▶ [WRITTEN PROBLEM A]
Copy the forum post about Perl lists from "I certainly consider" up to and including "dealing with Perl.", replacing "syntax" with "grammar".
▶ [WRITTEN PROBLEM B]
Extend the forum post about Perl lists with a few sentences that follow on from its last line.

▶ [EXTRACTED TEXT]
------------------------------------------------------------
|Problems? Is your data what you think it is?|
(tye)Re2: tr doesn't *really* use a listby tye (Sage)
|on Dec 28, 2000 at 00:05 UTC||Need Help??|
I would say that a list in Perl is any grouping of scalars (including groupings of zero or one scalar) on the stack.
Then ($a,$b,$c) isn't a list. It might produce a "list" (using your definition), if used in a list context.
I certainly consider ($a,$b,$c) a list. It is a list of scalar expressions which has everything to do with the syntax of the construct and nothing to do with some Perl data structure which certainly exists (in multiple forms) but that people keep wanting to say is the one true meaning of "list" when dealing with Perl.
"List" can mean a list of scalars in memory, much like a Perl array, but it can also mean many other things. I find people repeatedly getting into trouble due to attempts to nail down the definition of a "Perl list".
There is no one definition of a "Perl list".
------------------------------------------------------------
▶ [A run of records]
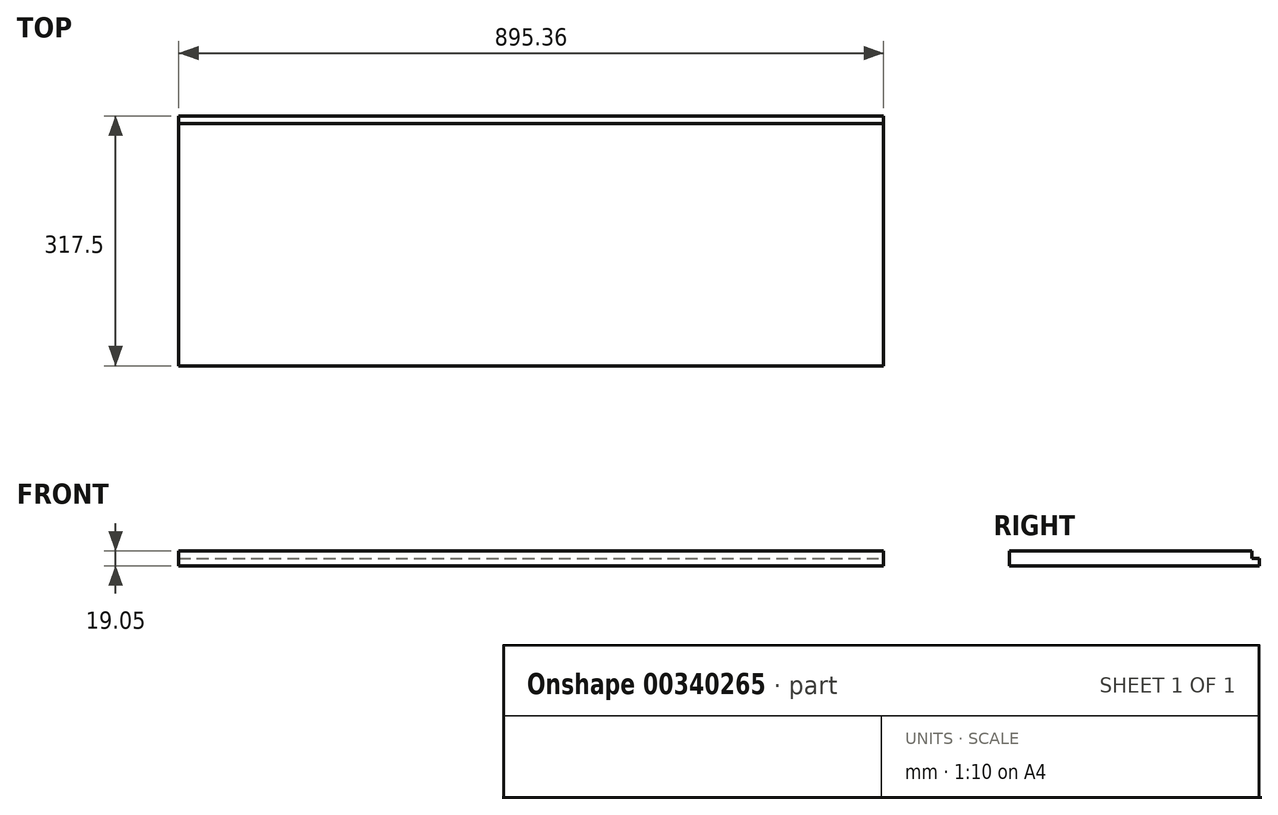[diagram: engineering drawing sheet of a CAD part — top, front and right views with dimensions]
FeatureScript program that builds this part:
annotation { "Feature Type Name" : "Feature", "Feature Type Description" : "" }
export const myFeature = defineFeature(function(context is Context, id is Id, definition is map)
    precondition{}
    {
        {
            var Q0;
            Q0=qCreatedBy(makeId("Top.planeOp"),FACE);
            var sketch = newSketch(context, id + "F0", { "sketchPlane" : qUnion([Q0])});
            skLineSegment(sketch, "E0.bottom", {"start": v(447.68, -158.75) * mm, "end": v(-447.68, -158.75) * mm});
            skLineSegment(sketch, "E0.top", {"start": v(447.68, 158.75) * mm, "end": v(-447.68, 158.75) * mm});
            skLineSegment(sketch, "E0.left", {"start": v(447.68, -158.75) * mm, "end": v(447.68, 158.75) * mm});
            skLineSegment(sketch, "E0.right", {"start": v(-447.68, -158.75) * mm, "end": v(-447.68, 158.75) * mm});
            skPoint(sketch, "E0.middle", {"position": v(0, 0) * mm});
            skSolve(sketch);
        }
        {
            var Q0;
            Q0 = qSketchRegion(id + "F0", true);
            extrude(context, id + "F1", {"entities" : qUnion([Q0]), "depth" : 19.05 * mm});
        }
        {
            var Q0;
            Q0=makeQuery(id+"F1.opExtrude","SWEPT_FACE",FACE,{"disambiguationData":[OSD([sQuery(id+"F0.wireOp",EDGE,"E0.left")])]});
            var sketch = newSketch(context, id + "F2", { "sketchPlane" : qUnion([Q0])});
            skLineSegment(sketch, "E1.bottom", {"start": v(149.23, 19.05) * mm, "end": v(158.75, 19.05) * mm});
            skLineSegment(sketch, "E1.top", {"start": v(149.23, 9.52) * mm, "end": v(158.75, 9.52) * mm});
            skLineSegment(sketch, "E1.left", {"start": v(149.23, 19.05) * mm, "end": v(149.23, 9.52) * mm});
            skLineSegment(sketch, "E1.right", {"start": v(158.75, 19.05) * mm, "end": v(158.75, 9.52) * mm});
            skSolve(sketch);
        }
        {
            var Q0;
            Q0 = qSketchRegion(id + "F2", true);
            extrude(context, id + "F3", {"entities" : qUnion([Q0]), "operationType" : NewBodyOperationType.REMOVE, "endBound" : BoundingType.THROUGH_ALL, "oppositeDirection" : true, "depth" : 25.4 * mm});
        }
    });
------------------------------------------------------------
▶ [WRITTEN RESPONSE A]
I certainly consider ($a,$b,$c) a list. It is a list of scalar expressions which has everything to do with the grammar of the construct and nothing to do with some Perl data structure which certainly exists (in multiple forms) but that people keep wanting to say is the one true meaning of "list" when dealing with Perl.

▶ [WRITTEN RESPONSE B]
Update: and the reason this leads to trouble is that even if we restrict ourselves to the standard documentation that comes with Perl, the word "list" is used to mean many different things in that documentation. Sometimes the word "list" is used to mean different things by the same author in the same paragraph. So if you have a "nailed down" meaning for "list", some part of the Perl documentation will tell you wrong things (like that tr takes a list of scalars).
Note that I don't think we should "fix" this by only using "list" to mean only one thing in the Perl documentation. I'd hate to see the ton of "Oops, I wrote 'list' but that wasn't a Perl List(tm) I was talking about so I'll have to call that a... uh.. 'set'... no, hmm... 'collection', uh, 'tuple'. Yes 'tuple'!"- tye (but my friends call me "Tye")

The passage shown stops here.